Aim: to create a novel Trust-wide Neurodivergence Specialist Advisor role within Essex Partnership University NHS Foundation Trust (EPUT), to improve quality, safety and across all services and age groups through co-produced partnership working to drive professional development, system transformation and an essential cultural shift around all neurodivergence.
Methods:
This service-development initiative involved partnership working between an Autistic/ADHD psychiatrist and a lived-experience expert, grounded in participatory and co-production principles. Activity domains will include: bespoke patient and service clinical consultations; supporting Patient Safety Incident Investigations, Inquest, LeDeR panels, and Prevention of Future Death processes to turn learning into transformational change;delivery of co-produced training addressing workforce knowledge gaps (e.g. National Autism Trainer Programme – additional and complementary to Oliver McGowan Mandatory Training); service development aligned with organisational governance quality priorities; and collaborative partnership working with local authority and system partners to address interface gaps where neurodivergent people are excluded from support and care pathways.
Results:
Significant drive leading to the successful implementation of this new frameworkand advisory role is an outcome of sustained lived-experience advocacy and campaigning, reflecting the influence, expertise, and leadership of the co-authoring lived-experience partner, reinforcing the value and principles of participatory and co-production in healthcare design.Experiential knowledge is essential to shaping equitable systems, not as an adjunct perspective.

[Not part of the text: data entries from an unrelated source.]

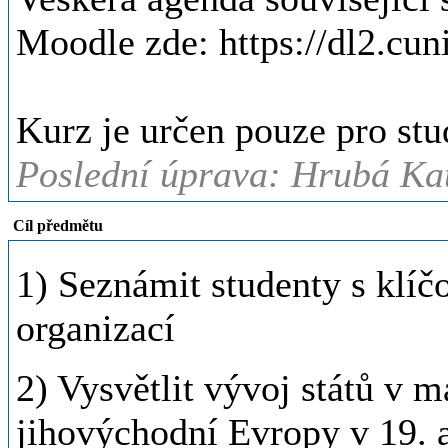
Moodle zde: https://dl2.cun
Kurz je určen pouze pro st
Poslední úprava: Hrubá Kat
Cíl předmětu
1) Seznámit studenty s klí
organizací
2) Vysvětlit vývoj států v 
jihovýchodní Evropy v 19. a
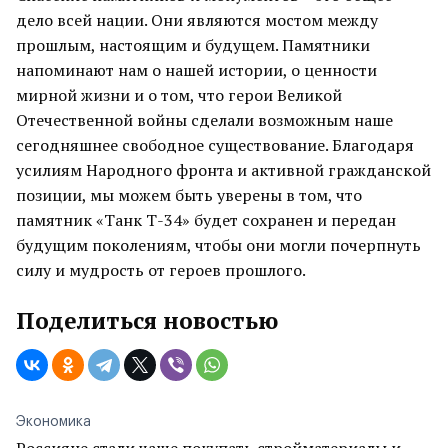
дело всей нации. Они являются мостом между
прошлым, настоящим и будущем. Памятники
напоминают нам о нашей истории, о ценности
мирной жизни и о том, что герои Великой
Отечественной войны сделали возможным наше
сегодняшнее свободное существование. Благодаря
усилиям Народного фронта и активной гражданской
позиции, мы можем быть уверены в том, что
памятник «Танк Т-34» будет сохранен и передан
будущим поколениям, чтобы они могли почерпнуть
силу и мудрость от героев прошлого.
Поделиться новостью
Экономика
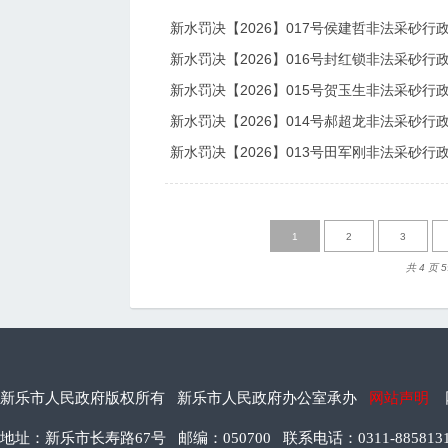
新水罚决【2026】017号侯建哲非法采砂行
新水罚决【2026】016号封红锁非法采砂行
新水罚决【2026】015号贺玉生非法采砂行
新水罚决【2026】014号郝超龙非法采砂行
新水罚决【2026】013号田军刚非法采砂行
1
2
3
共 4 页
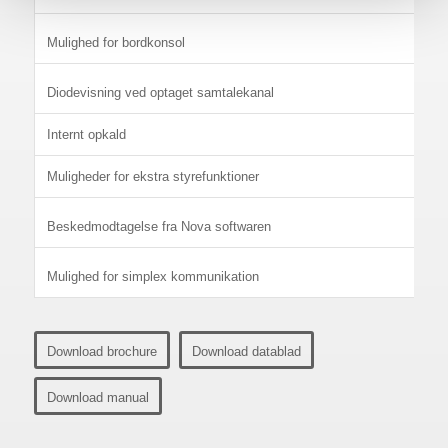
Mulighed for bordkonsol
Diodevisning ved optaget samtalekanal
Internt opkald
Muligheder for ekstra styrefunktioner
Beskedmodtagelse fra Nova softwaren
Mulighed for simplex kommunikation
Download brochure
Download datablad
Download manual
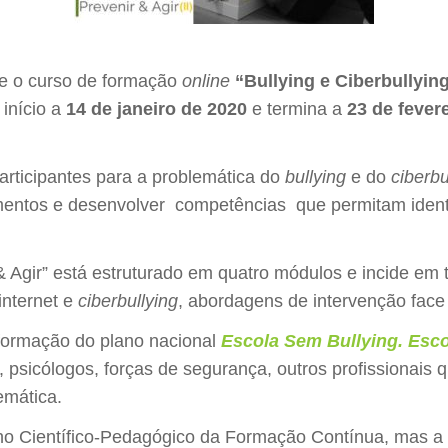
e o curso de formação
online
“Bullying e Ciberbullying:
início a
14 de janeiro de 2020
e termina a
23 de fever
articipantes para a problemática do
bullying
e do
ciberbu
tos e desenvolver competências que permitam identifica
& Agir” está estruturado em quatro módulos e incide em
internet e
ciberbullying
, abordagens de intervenção fac
formação do plano nacional
Escola Sem Bullying. Esco
 psicólogos, forças de segurança, outros profissionai
emática.
ho Científico-Pedagógico da Formação Contínua, mas a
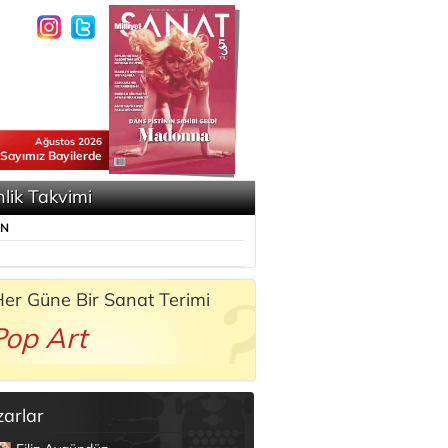
Ağustos 2026
 Sayımız Bayilerde
nlik Takvimi
ÜN
er Güne Bir Sanat Terimi
Pop Art
zarlar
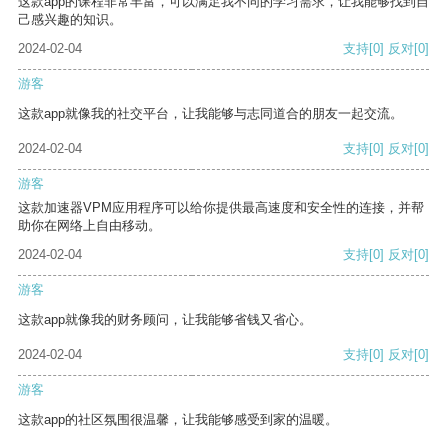
这款app的课程非常丰富，可以满足我不同的学习需求，让我能够找到自
己感兴趣的知识。
2024-02-04
支持
[0]
反对
[0]
游客
这款app就像我的社交平台，让我能够与志同道合的朋友一起交流。
2024-02-04
支持
[0]
反对
[0]
游客
这款加速器VPM应用程序可以给你提供最高速度和安全性的连接，并帮
助你在网络上自由移动。
2024-02-04
支持
[0]
反对
[0]
游客
这款app就像我的财务顾问，让我能够省钱又省心。
2024-02-04
支持
[0]
反对
[0]
游客
这款app的社区氛围很温馨，让我能够感受到家的温暖。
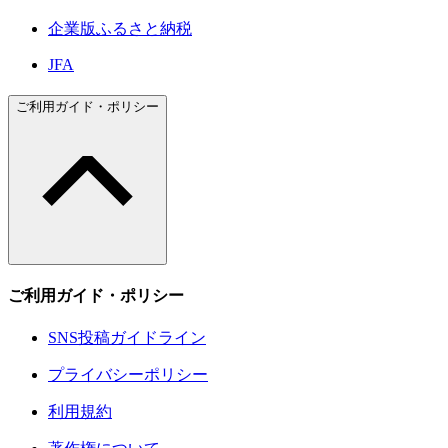
企業版ふるさと納税
JFA
ご利用ガイド・ポリシー
ご利用ガイド・ポリシー
SNS投稿ガイドライン
プライバシーポリシー
利用規約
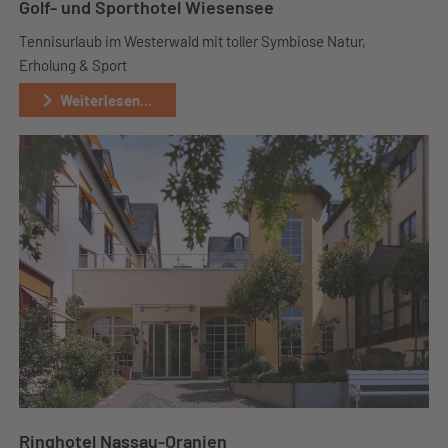
Golf- und Sporthotel Wiesensee
Tennisurlaub im Westerwald mit toller Symbiose Natur,
Erholung & Sport
Weiterlesen...
Ringhotel Nassau-Oranien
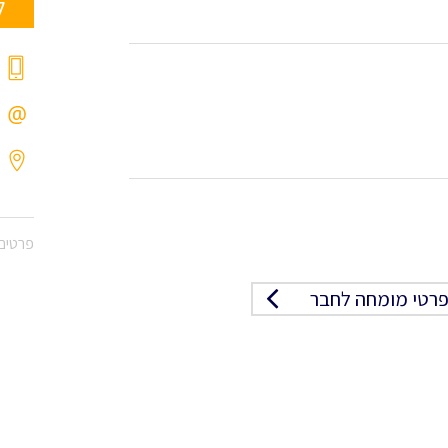
ל
פרטים 
רטי מומחה לחבר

Structured evaluation is planned at six months, including audit of activity and service impact (including patient safety data), thematic analyses, and review through executive governance processes as defined by EPUT’s “Working with Neurodivergence” group. This will explore perceived accessibility, workforce ability and confidence, system responsiveness, and identification of previously unrecognised gaps across service pathways. Findings will inform iterative refinement of the role and contribute to organisational learning regarding scalable neurodivergence-informed service transformation.
Conclusion:
Embedding neurodivergence expertise and lived experience at organisational level represents a scalable approach to addressing structural inequities in mental healthcare for neurodivergent people. This model emphasises transformational co-production, workforce development, and cross-system collaboration as mechanisms. Early implementation insights will guide wider adoption and contribute to improving outcomes for neurodivergent populations.